It's a marvel, really.

China has been provoked into humiliating Trump, and the rest of the world is on the sidelines cheering on Beijing.

Read that again. The US getting beaten up, and rather rushing to its side, we're sitting back, alternately horrified and grimly smug. How on earth did we get to this?

First - a trade war with China. Effectively, the Donald thinks it's unfair that the US buys more stuff made in China, than China buys that has been made in the US. Why do US consumers buy these imports? Consumers tend to be rational actors. For one reason or another, buying an item from China is the preferred choice. Cheaper? Better? The only choice? That sort of thing. Why don't the Chinese buy American goods? At the risk of being flippant, what American goods? They do (or did) buy oil, grain, some machinery and even TV parts, but it's true that they buy far less than they sell.

Trump is in full-on attack mode, going after a nation that is known for "playing the long game" and being very concerned with "face". It might not be in "The Art of the Deal", but if I was going to take on China, I'd being thinking long term, and I'd be negotiating behind closed doors, wary of issues of face. I'm a simple creature.
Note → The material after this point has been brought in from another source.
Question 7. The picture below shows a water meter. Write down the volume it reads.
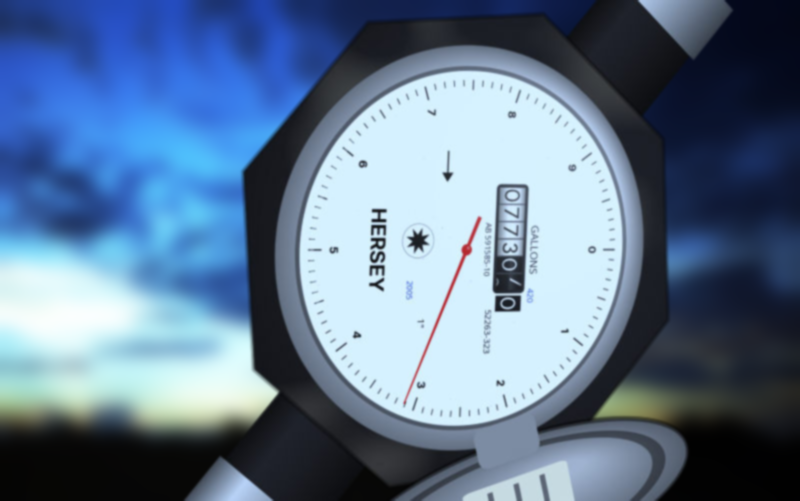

No. Apparently, the best approach is to slap on massive tariffs as publicly as possible, without even getting as far as thinking about what such an action might do to your own money markets or your own corporate behemoths, many of whom rely on Chinese manufacturing.

After all, who knew that China is one of the biggest holders of American Treasury bonds? Or that Americans like iPhone?

Umm...everybody knew.

As Trump doubled down, he imposed tariffs on everyone else, friend and foe alike.

How did China react?

It paused, allowing the world to see what Trump was doing. I'm sure there's a political maxim that say do not interrupt your adversary when he's making a twat of himself. (I may have papraphrased.) Then, it matched the escalating tariffs, looking strong and resolute. Meanwhile, it reached out to the rest of world, saying "Well. This is an unholy mess, isn't it? Look, perhaps we all need to have a think about world trade should work, this Orange fellow seems a tad unreliable."

China efficiently swept up the geopolitical capital that the belligerent toddler was throwing out of the White House pram. Then, Beijing took a breath and set about putting the toddler over it's knee. How? Selling bonds. US Bonds are the symbol of American solvency. They proclaim that the US is an economic powerhouse (which it is, for the moment). If US Treasury bonds collapse, that's the world withdrawing that proclamation. China started selling bonds. As did Japan, and many other countries. It worked. Trump put many tariffs on hold, stopping the rot.

Still though, we wanted to fight China, so he upped the game. China sighed and raised it's eyebrows towards the rest of us.

Quietly, it matched, and promised to stop sending little things, like rare earth minerals and magnets. Now, I don't knowingly need any earth magnets. But then, I don't build F-35s, Tomahawk missiles, nuclear subs , destroyers or Predator drones.

The US will just get them somewhere else, surely. Actually, no. Up until 2023, China handled 99% of rare earth element processing. Then Vietnam closed its refinery. So China now has 100%.

Ah.

No more tariffs, this week. Let's snatch people off the streets and deport them. Let's stop the universities doing anything remotely useful. Throw Ukraine under the bus. Fire senior spooks. Why would we need those?

Anyway, where was I?

Ah yes, Padel. What a cracking game that is. Tennis with ping-pong bats on two squash courts, one each side of a net. Easy to learn, easy to play: a game for everyone. Even for large fellows trying to lose weight!